The thing about evidence is that it can be the keystone of a case. It’s the thing the prosecution needs to present to persuade the jury of the guilt of the defendant. The prosecution bears the burden of proof and it’s that evidence that carries the proof. If the prosecution were permitted to use dodgy evidence, there’d be nothing stopping any prosecutor from using fabricated evidence, confessions gained in dubious circumstances, fraudulent material, and evidence obtained in illegal searches that violated privacy rights or were conducted in conditions when the defendant was illegally misled by law enforcement to consent to the search.
Not all civilians are aware of all their civil rights and it can be difficult to defend those rights in tense situations even for those who do know them. I’m not the only person who’s been in a situation where police have tried to illegally search my car, for example, and where I needed to take a deep breath to try to stay calm enough to clearly lodge my objections to any attempted search and make sure those were noted on the record. As a white person of a fairly privileged occupational and class status, I can be confident that, most of the time, when I assert my rights I will be respected and if it came to a court case, I’d likely win.

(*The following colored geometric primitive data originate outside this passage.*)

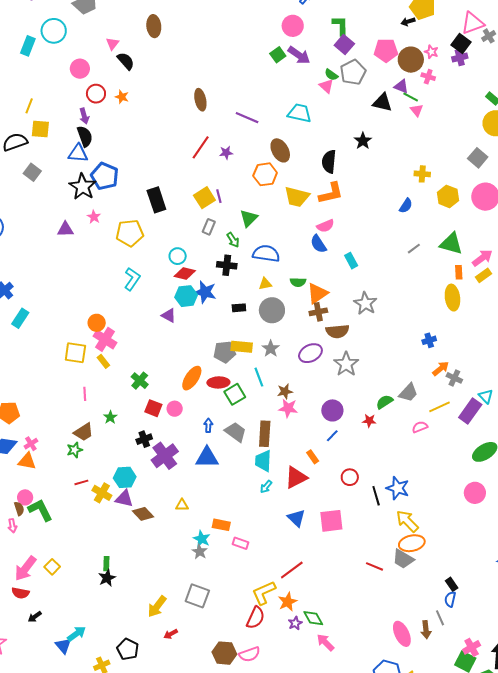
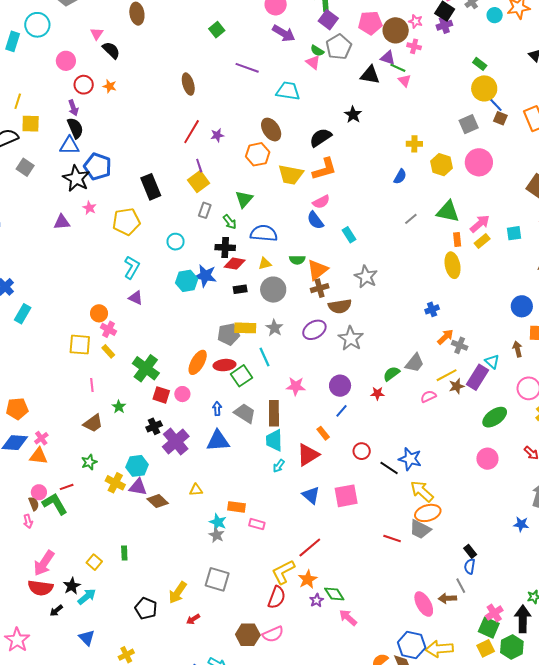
green square: (278, 55) -> (217, 30), moved
purple line: (247, 118) -> (247, 68), moved
gray square: (478, 158) -> (469, 124), turned 30
black semicircle: (329, 162) -> (321, 137), turned 55
purple line: (219, 196) -> (199, 166), moved
red diamond: (185, 274) -> (235, 264), moved
purple triangle: (169, 315) -> (136, 298), moved
pink cross: (105, 339) -> (108, 329), size x0.7
green cross: (140, 381) -> (146, 368), size x1.5
brown star: (285, 391) -> (457, 386), moved
green star: (75, 450) -> (89, 462), moved
red line: (81, 482) -> (67, 487), moved
black line: (376, 496) -> (389, 468), turned -36
yellow square: (52, 567) -> (94, 562), moved
black star: (107, 578) -> (72, 586), moved
red semicircle: (20, 593) -> (40, 588), size x1.4
brown arrow: (426, 630) -> (447, 598), turned 96
cyan arrow: (77, 634) -> (87, 597), moved
black pentagon: (128, 649) -> (146, 608), moved

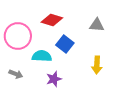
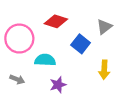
gray triangle: (97, 25) -> (104, 27), turned -42
blue square: (65, 44) -> (81, 44), moved

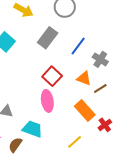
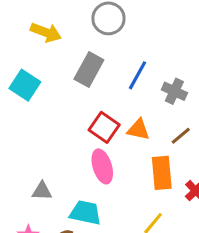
orange triangle: (84, 78) -> (138, 130), moved
orange rectangle: (85, 111) -> (162, 173), turned 45

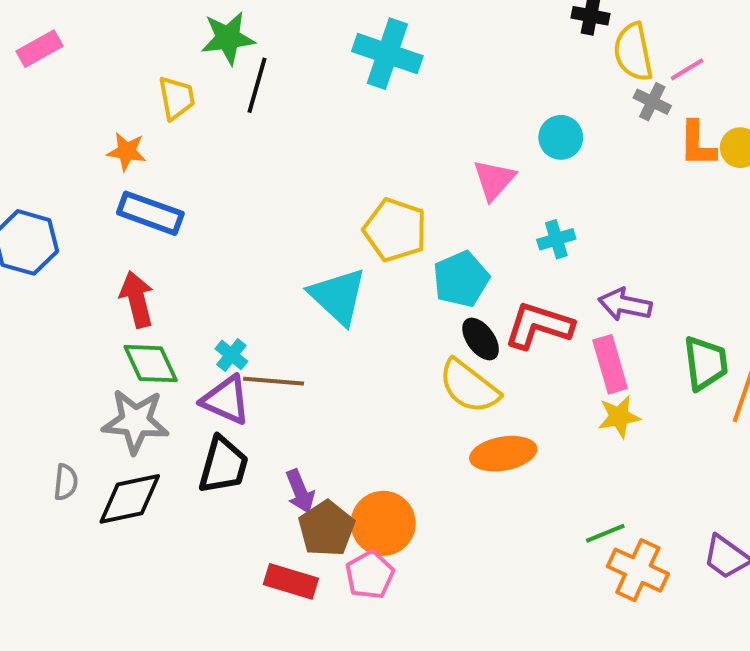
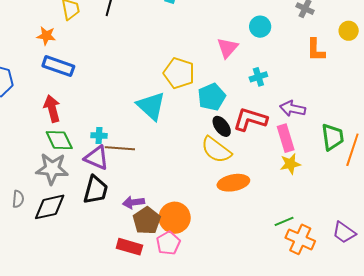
orange L-shape: (697, 144) -> (316, 50), moved
cyan cross: (231, 355) -> (99, 136), turned -35
purple arrow: (300, 491) -> (133, 202), turned 105

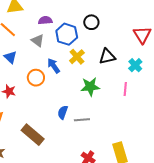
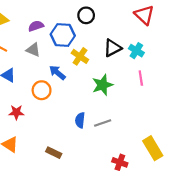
cyan cross: (135, 65) -> (136, 51), moved
brown rectangle: (33, 135) -> (54, 153), size x0.6

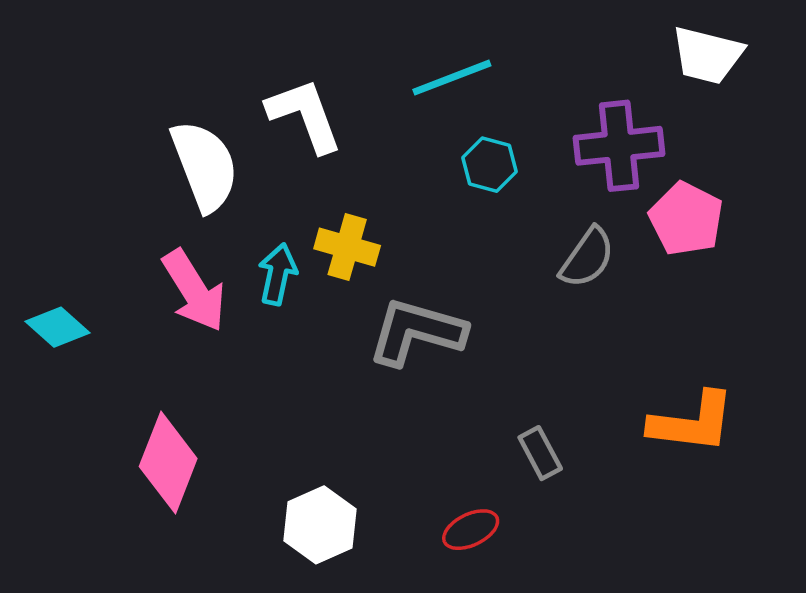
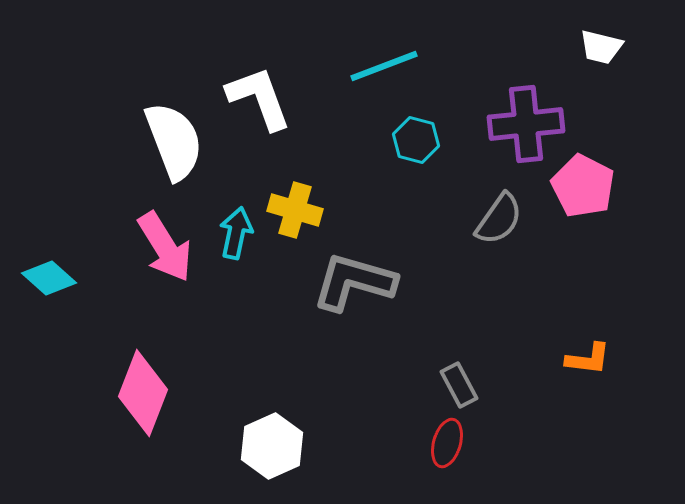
white trapezoid: (707, 55) -> (601, 47), size x0.7
orange L-shape: (692, 422) -> (588, 359), size x0.6
red ellipse: (471, 530) -> (447, 443), moved, turned -48

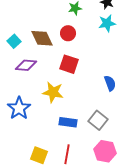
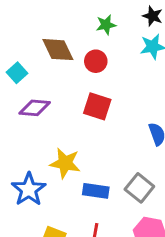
brown diamond: (42, 38) -> (58, 50), moved
yellow star: (53, 92) -> (65, 163), moved
blue star: (19, 108) -> (29, 189), moved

The majority of defendants in the United States did not have access to the educational opportunities I did, nor do they occupy the same status with respect to law enforcement. Which means that they are often targeted for illegal search and seizure. Which means that when pop culture reinforces the idea that such searches are justifiable in the name of justice and solving crimes, juries and members of the general public don’t understand the nature of evidentiary challenges and why it’s so important to protect civil rights.
It doesn’t matter what crime someone stands accused of, and even whether the person committed that crime. If the evidence was collected in illegal circumstances, it cannot be presented in court, and law enforcement should know better than to use illegal searches to gather material for a case, because it can and should be thrown out in court. And that can mean the ruin of a case, all because someone was hasty or thought it would be possible to get away with a violation of civil rights because of the defendant’s lesser social status.
The kinds of messages sent by pop culture depictions of law enforcement are often frustrating. Pop culture normalises the widespread use of surveillance, for example, and even positions it as a good thing allowing police to track killers and use ubiquitous cameras to follow victims and assailants over the course of a given time period. Consequently, people tend to be more complacent about the use of cameras and other surveillance tools than they might otherwise be. Likewise, pop culture’s cavalier attitude towards proper evidence collection and handling sets a precedent, planting the idea that it’s acceptable and sometimes even necessary to cut corners in the larger name of solving a case.
Is this really what we want to be presenting to consumers of pop culture? Is it such a good idea to reinforce the notion that it’s acceptable to violate civil rights in the interest of a larger goal? Do the ends justify the means? Attorneys fighting on cases like these would argue no, and they’d be correct. The question is: why is pop culture so invested in propping up iconising notions of law enforcement?